What is heat stress?
Dairy cows have an optimal thermal temperature of between -13°C and +25°C and a body temperature of between 38.4°C and 39.1°C. Going above this threshold results in the animal feeling stressed and needing to divert energy that could otherwise be directed towards increasing yields to lowering body temperature.

Why is heat stress a threat?
For dairy cows, body temperatures of 42°C and above can prove fatal, and the effects on production can be noted from an atmospheric temperature of just 25°C. As a result, it’s in everyone’s interest that cattle’s exposure to high temperatures is kept to a minimum.

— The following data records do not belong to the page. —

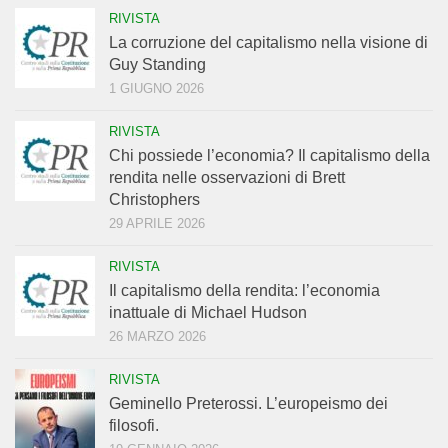
RIVISTA
La corruzione del capitalismo nella visione di
Guy Standing
1 GIUGNO 2026
RIVISTA
Chi possiede l’economia? Il capitalismo della
rendita nelle osservazioni di Brett
Christophers
29 APRILE 2026
RIVISTA
Il capitalismo della rendita: l’economia
inattuale di Michael Hudson
26 MARZO 2026
RIVISTA
Geminello Preterossi. L’europeismo dei
filosofi.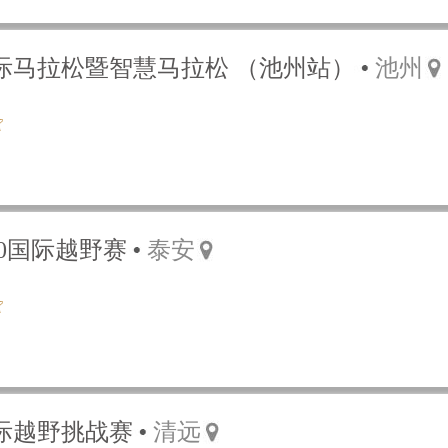
国际马拉松暨智慧马拉松 （池州站）
池州
100国际越野赛
泰安
国际越野挑战赛
清远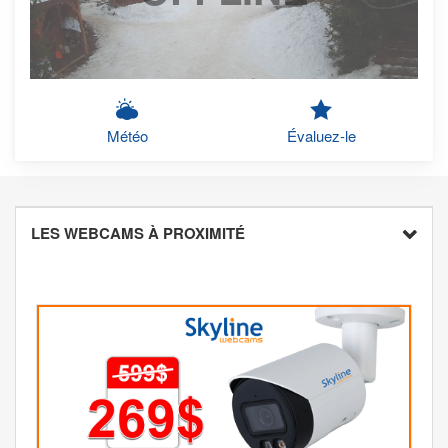
Météo
Évaluez-le
LES WEBCAMS À PROXIMITÉ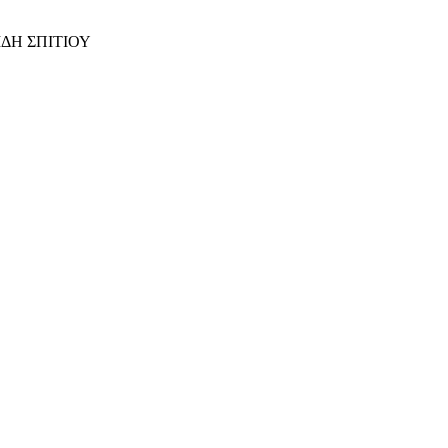
ΙΔΗ ΣΠΙΤΙΟΥ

Cattle housing and heat stress
It’s a little-known fact that a dairy cow can produce the equivalent heat of 14 100-watt lightbulbs, so it’s no wonder that when placed in close proximity to one another, the likelihood of heat stress is increased. The best way to avoid this is to ensure effective ventilation in your cow shed.
How to prevent heat stress occurring in your shed
Suitable shed ventilation such as HV Belt Drive Fans are capable of moving large volumes of air with minimal energy consumption. This form of heat stress management can help to remove warm stale air while introducing fresh outside air at a controlled rate.

Although ventilation may help, it is still not able to cool the air lower than the ambient temperature. In this case, we would suggest turning to an Evaporating Cooling System. The solution offered by Hydor introduces very small water droplets into the hot air and as the water evaporates, it rapidly cools the air inside the shed while ensuring it does not dampen any surfaces.

The effects of heat stress on your cattle shed can be significant and with temperatures on the rise it has become a significant concern for UK farmers. However, there is a solution. While cattle sheds have previously been seen as one of the key contributing factors of heat stress, there are now technologies that can not only prevent temperature increases, but to actively reduce the temperature of a herd below ambient levels. Make no mistake, ventilation and cooling is now a key requirement of effective dairy and beef cattle management.